**任务说明:** 请把所给文字中从"车间李主管,蠢蠢欲动,变得异"起一直到"速把自己反常的表情隐藏起来。"为止的这一段重写一遍，将其中的"四川姑娘"替换为"湖南姑娘"。

**所给文字:**
-- -- --
车间李主管,蠢蠢欲动,变得异常殷勤起来,借着巡查工作的缘由,眼神频繁光顾到女孩身上,落在女孩深深的乳沟里。李主管故意把女孩叫到办公室,俯身贴着女孩的身体嘘寒问暖地关心着,意欲把她调到车间办公室做跟单,以便据为己有。主管四十多岁,相当于女孩父亲的年龄。这一块儿肥肉,车间许多老男人虎视眈眈垂涎欲滴。车间李主管正欲得逞时,香港老板却回来了。老板回来的当天在车间巡查,看到四川姑娘时,顿时眼前一亮,但十分聪明地迅速把自己反常的表情隐藏起来。
漂泊南方的生活,因为那座石拱桥和桥下哗哗流淌的水流存在,我疲惫困顿的内心仿佛也变得柔软了许多。工厂的那一座座桥,看似精致,却弥漫着欲望的气息。宿舍在距离工厂一里路的村子里,晚上下班后,昏黄的灯光下,我站在水声哗哗的石拱桥上,看着波光闪闪的水朝东边缓缓流淌而去。流水自西边而来,西边就是故乡的方向。夜色中,我停下脚步,蹲下身,把手伸进眼前哗哗流淌的河流里,轻轻挥动着水中的手,轻盈柔软的水轻易间就让我想起远方的故乡。我重新站起身,看着夜色中荡漾的水,仿佛看见了故乡的倒影。我想总有那么一滴水来自遥远的故乡。我翻阅书籍,发现眼前水波荡漾的东江竟然发源于故乡江西。来自故乡江西的河,穿过无数座桥,历经波折,抵达眼前近在咫尺的东江,最终汇入大海。彻夜流淌的河流,让每一滴水都散发着浓重的漂泊气息。水,终其一生都在流浪。我在水中,看见自己生命的倒影。
-- -- --
**所给资料:**
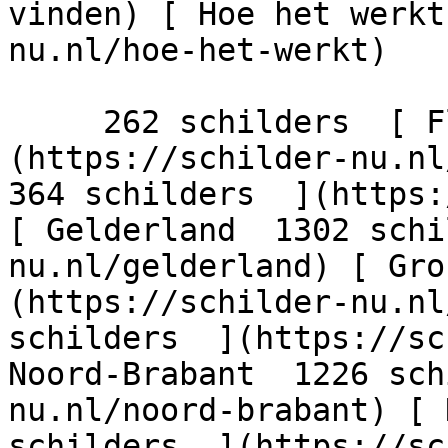
vinden) [ Hoe het werkt
nu.nl/hoe-het-werkt)

     262 schilders  [ Flevoland  206 schilders  ]
(https://schilder-nu.nl/
364 schilders  ](https:
[ Gelderland  1302 schi
nu.nl/gelderland) [ Gro
(https://schilder-nu.nl
schilders  ](https://sc
Noord-Brabant  1226 sch
nu.nl/noord-brabant) [ 
schilders  ](https://sc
-- -- --
**参考答案:**
车间李主管,蠢蠢欲动,变得异常殷勤起来,借着巡查工作的缘由,眼神频繁光顾到女孩身上,落在女孩深深的乳沟里。李主管故意把女孩叫到办公室,俯身贴着女孩的身体嘘寒问暖地关心着,意欲把她调到车间办公室做跟单,以便据为己有。主管四十多岁,相当于女孩父亲的年龄。这一块儿肥肉,车间许多老男人虎视眈眈垂涎欲滴。车间李主管正欲得逞时,香港老板却回来了。老板回来的当天在车间巡查,看到湖南姑娘时,顿时眼前一亮,但十分聪明地迅速把自己反常的表情隐藏起来。